**TEXT BLOCK**
......

Lawyers, judges, prosecutors and other actors involved with the legal system in Afghanistan face grave risks to their safety, and lawyers still practicing must navigate a deeply challenging, non-independent legal system, the Special Rapporteur on the situation of human rights in Afghanistan and the Special Rapporteur on the independence of judges and lawyers said on Friday.
To mark the International Day of the Endangered Lawyer, 24 January 2023, the two UN experts in a statement said they are gravely concerned about the dire situation faced by lawyers in Afghanistan and take this occasion to stress their broad concerns about the human rights abuses resulting from the dismantling of the independent legal system, and its replacement with a de facto system that flagrantly violates international standards.
“Since Taliban de facto authorities assumed control of Afghanistan in August 2021, lawyers and other legal professionals have faced incredible obstacles but have nonetheless persisted in their efforts to meet the legal needs of Afghan people,” two UN experts — Margaret Satterthwaite, the UN Special Rapporteur on the independence of judges and lawyers, and Richard Bennett, the UN Special Rapporteur on the situation of human rights in Afghanistan, said.
Legal professionals—especially women—face immense hardship and significant risks for attempting to play this key role, and the international community should support them and enable their critical work.
Systematic exclusion of women from legal system
The two UN experts said that in an act of brazen discrimination, the Taliban have attempted to effectively ban all women—including women judges, prosecutors, and lawyers—from participating in the legal system.
Among those removed were more than 250 women judges—over 10% of the bench before the Taliban takeover—as well as many hundreds of women lawyers and prosecutors, the experts said, adding that due to threats to their security, many women judges have fled the country or gone into hiding.
“Women lawyers have been unable to seek renewal of their licenses, a requirement imposed by the Taliban, and therefore cannot practice law within the de facto system,” the UN experts said.
These and other restrictions on women’s participation in public life amount to grave violations of their human rights. Reports indicate that numerous women lawyers are experiencing serious mental health problems in response to these measures, they said.
The UN experts added that not only are women lawyers in danger and their livelihoods upended, but the valuable services they provided—especially for other women—have been largely wiped out.

......

**GIVEN INFORMATION**
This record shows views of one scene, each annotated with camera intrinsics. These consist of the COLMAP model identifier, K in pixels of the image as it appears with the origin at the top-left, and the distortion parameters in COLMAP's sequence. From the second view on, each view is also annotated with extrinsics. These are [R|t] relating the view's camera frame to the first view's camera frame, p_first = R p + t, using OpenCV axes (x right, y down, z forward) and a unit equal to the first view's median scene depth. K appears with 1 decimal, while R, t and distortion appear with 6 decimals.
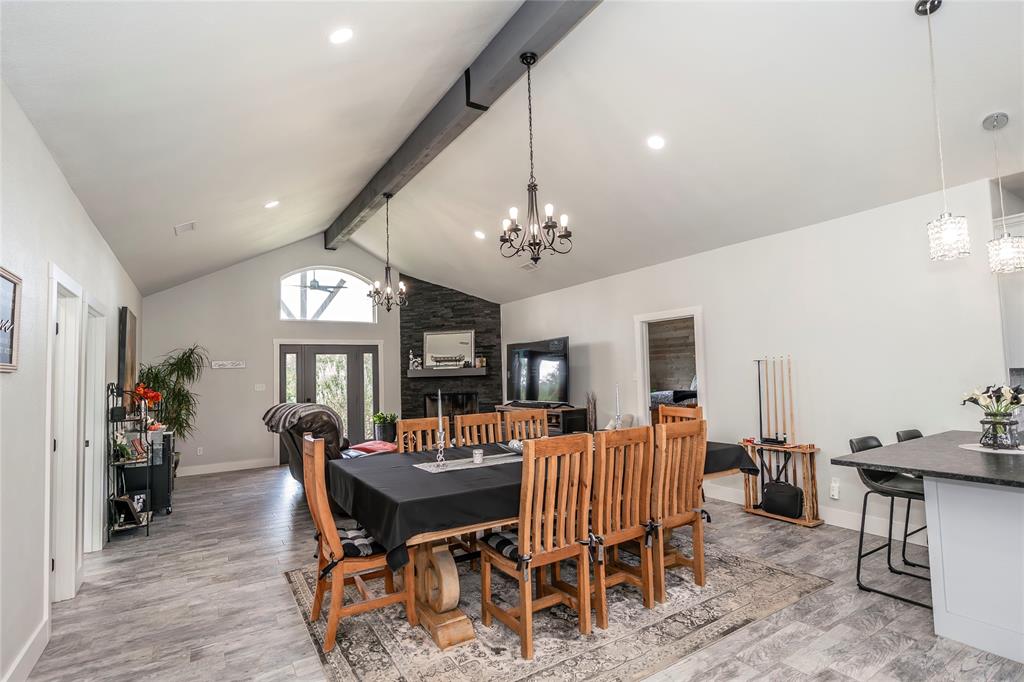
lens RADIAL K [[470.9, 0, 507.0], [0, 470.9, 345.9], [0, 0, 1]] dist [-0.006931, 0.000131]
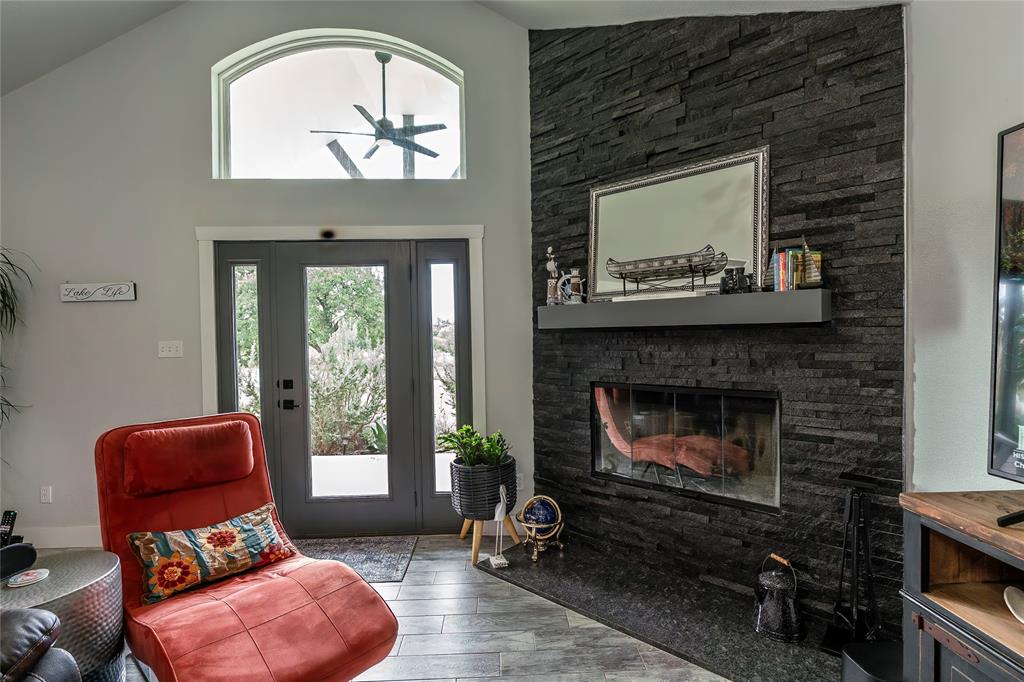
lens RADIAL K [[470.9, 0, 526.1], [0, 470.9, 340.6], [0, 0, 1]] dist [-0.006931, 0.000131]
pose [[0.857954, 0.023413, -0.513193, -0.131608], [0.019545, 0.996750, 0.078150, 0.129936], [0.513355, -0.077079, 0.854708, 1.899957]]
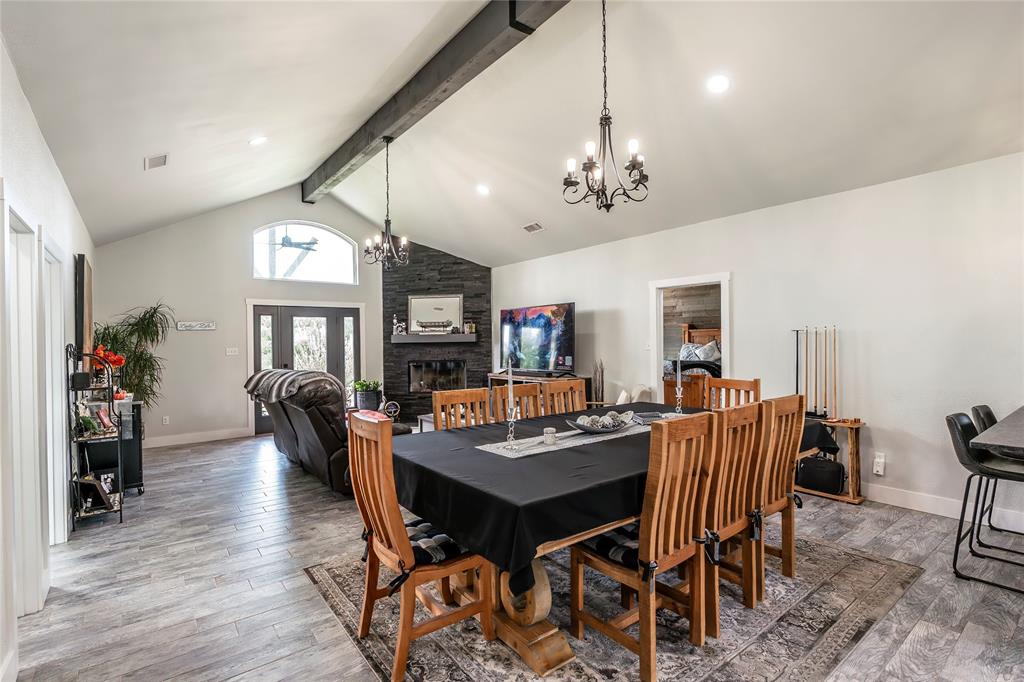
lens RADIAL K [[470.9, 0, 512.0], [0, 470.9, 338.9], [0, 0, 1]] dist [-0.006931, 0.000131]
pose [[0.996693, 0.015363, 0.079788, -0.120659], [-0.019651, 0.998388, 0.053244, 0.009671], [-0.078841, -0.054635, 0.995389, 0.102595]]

......

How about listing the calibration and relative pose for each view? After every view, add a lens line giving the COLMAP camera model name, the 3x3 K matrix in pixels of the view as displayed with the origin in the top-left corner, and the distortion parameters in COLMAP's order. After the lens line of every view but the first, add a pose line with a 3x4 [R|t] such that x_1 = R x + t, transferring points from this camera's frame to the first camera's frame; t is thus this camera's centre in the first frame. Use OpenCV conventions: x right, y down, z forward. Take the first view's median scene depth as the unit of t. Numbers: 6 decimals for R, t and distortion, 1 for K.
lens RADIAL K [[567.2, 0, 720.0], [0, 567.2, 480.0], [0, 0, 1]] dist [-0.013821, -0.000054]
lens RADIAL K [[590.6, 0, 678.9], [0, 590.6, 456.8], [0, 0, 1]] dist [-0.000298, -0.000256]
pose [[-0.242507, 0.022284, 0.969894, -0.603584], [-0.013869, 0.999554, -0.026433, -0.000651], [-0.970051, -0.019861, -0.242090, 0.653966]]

......

**ACTION ITEM**
In the text above on lawyers in Afghanistan, how many women judges were removed?

**RESULT**
More than 250, over 10% of the bench before the Taliban takeover.